| Deine Aufgabe |
Schreib aus dem Ticker zum Krieg in der Ukraine die Stelle von "Zu der Konferenz" bis "Angriffskrieg hinaus gehen." Wort für Wort ab.
═════ Textauszug
Ukraine-Treffen in Ramstein: Mehr als 20 Länder nehmen teil
11.34 Uhr: Mehr als 20 Länder haben nach US-Angaben bislang ihre Teilnahme an der Ukraine-Konferenz zugesagt, die am kommenden Dienstag auf dem US-Luftwaffenstützpunkt Ramstein geplant ist. Rund 40 Staaten seien eingeladen worden, teilte der Sprecher des US-Verteidigungsministeriums, John Kirby, im Pentagon mit. Welche Länder genau schon zugesagt haben, erwähnte er nicht. Auch Nicht-Nato-Staaten seien darunter. Das Treffen finde nicht unter dem Dach des Bündnisses statt.
Zu der Konferenz auf dem Stützpunkt in Rheinland-Pfalz hat US-Verteidigungsminister Lloyd Austin eingeladen. Ein Ziel der Beratungen seien die dauerhafte Sicherheit und Souveränität der Ukraine, hatte Kirby zuvor gesagt. Es solle daher um den Verteidigungsbedarf der Ukraine auch über den aktuellen russischen Angriffskrieg hinaus gehen.
Russland meldet Flugzeugabschuss und Vernichtung von Munitionsdepots
10.47 Uhr: Die russischen Streitkräfte haben eigenen Angaben nach mehr als 20 Munitionsdepots der Ukraine zerstört. Luftgestützte Raketen und die taktische Luftwaffe hätten jeweils drei Depots vernichtet, die Raketenstreitkräfte weitere 16 Munitionslager, teilte der Sprecher des Verteidigungsministeriums, Igor Konaschenkow, am Samstag mit. Unabhängig lassen sich die Berichte nicht überprüfen.
“Die russischen Luftabwehrsysteme haben im Bereich Nowa Dmytriwka im Gebiet Charkiw ein ukrainisches Flugzeug vom Typ Su-25 abgeschossen. Darüber hinaus wurden im Laufe der Nacht 15 ukrainische Drohnen vernichtet, darunter eine Bayraktar TB-2 über der Ortschaft Nowa Sorja im Gebiet Mykolajiw”, erklärte Konaschenkow zudem.
Insgesamt seien durch die Luftwaffe 66 ukrainische Militärobjekte getroffen worden, durch Raketenstreitkräfte und Artillerie sogar 1.098 Objekte. Zumeist handle es sich um Truppenansammlungen, Militärkonvois und Kommandopunkte der ukrainischen Armee, sagte Konaschenkow.
Medwedew: Europa “überlebt keine Woche” ohne russisches Gas
10.30 Uhr: Der russische Ex-Präsident Dmitri Medwedew hat auf eine Leitlinie der EU-Kommission reagiert, wonach es scheine, dass EU-Unternehmen russisches Gas ohne Sanktionsverstoß bezahlen könnten. Man schätze die “Konsequenz und Prinzipientreue der europäischen Partner”, schrieb Medwedew in der Nacht zum Samstag auf Telegram und fügte einen lachenden Smiley und ein Clown-Emoji hinzu. Vor allem, wenn man bedenke, dass nach aktuellen Daten des Internationalen Währungsfonds (IWF) Europa höchstens sechs Monate ohne russisches Gas auskomme. “Aber ernsthaft, sie werden keine Woche überleben.”
══════════
═════ Bereitgestellte Angaben
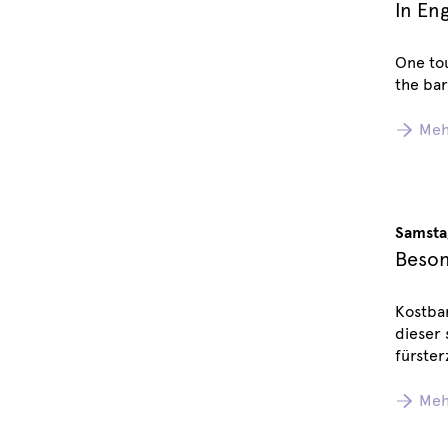
In En
One tou
the bar
Meh
Samsta
Beson
Kostbar
dieser
fürster
Meh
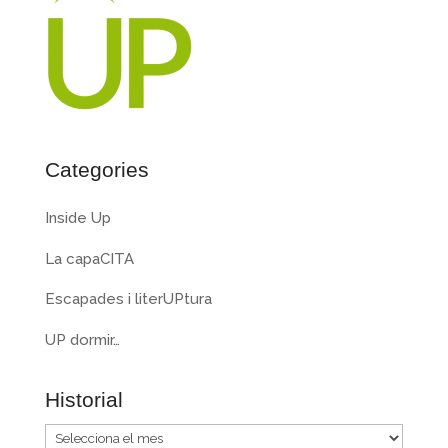
Categories
Inside Up
La capaCITA
Escapades i literUPtura
UP dormir…
Historial
Historial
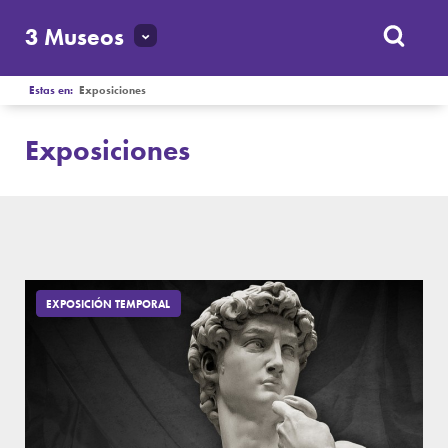
3 Museos
Estas en:
Exposiciones
Exposiciones
EXPOSICIÓN TEMPORAL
══════════
| Antwort zur Aufgabe |
Zu der Konferenz auf dem Stützpunkt in Rheinland-Pfalz hat US-Verteidigungsminister Lloyd Austin eingeladen. Ein Ziel der Beratungen seien die dauerhafte Sicherheit und Souveränität der Ukraine, hatte Kirby zuvor gesagt. Es solle daher um den Verteidigungsbedarf der Ukraine auch über den aktuellen russischen Angriffskrieg hinaus gehen.